DATASET EXCERPTS section start

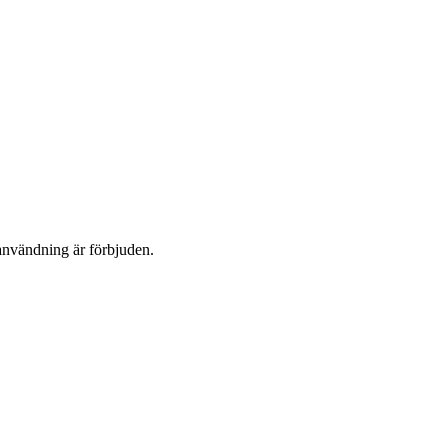
användning är förbjuden.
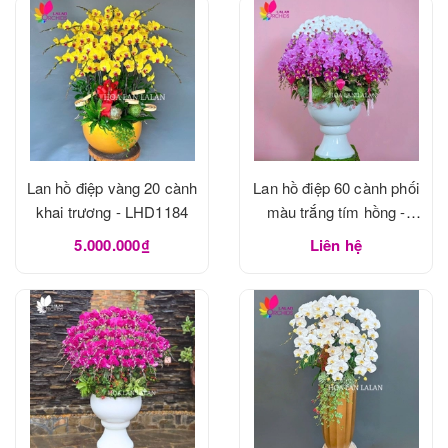
Lan hồ điệp vàng 20 cành
Lan hồ điệp 60 cành phối
khai trương - LHD1184
màu trắng tím hồng -
LHD1183
5.000.000₫
Liên hệ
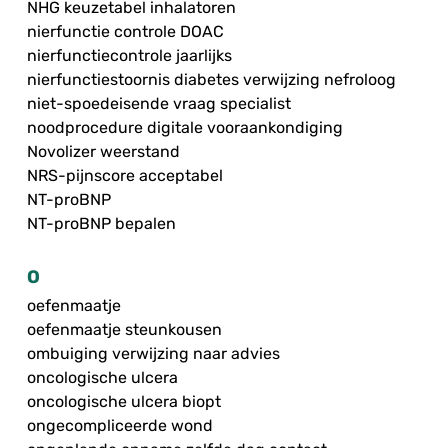
NHG keuzetabel inhalatoren
nierfunctie controle DOAC
nierfunctiecontrole jaarlijks
nierfunctiestoornis diabetes verwijzing nefroloog
niet-spoedeisende vraag specialist
noodprocedure digitale vooraankondiging
Novolizer weerstand
NRS-pijnscore acceptabel
NT-proBNP
NT-proBNP bepalen
O
oefenmaatje
oefenmaatje steunkousen
ombuiging verwijzing naar advies
oncologische ulcera
oncologische ulcera biopt
ongecompliceerde wond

DATASET EXCERPTS section end

**YOUR GOAL:**
Copy out each line of the listing that contains the word "cành".

**SOLUTION FOR THIS TASK:**
Lan hồ điệp vàng 20 cành
Lan hồ điệp 60 cành phối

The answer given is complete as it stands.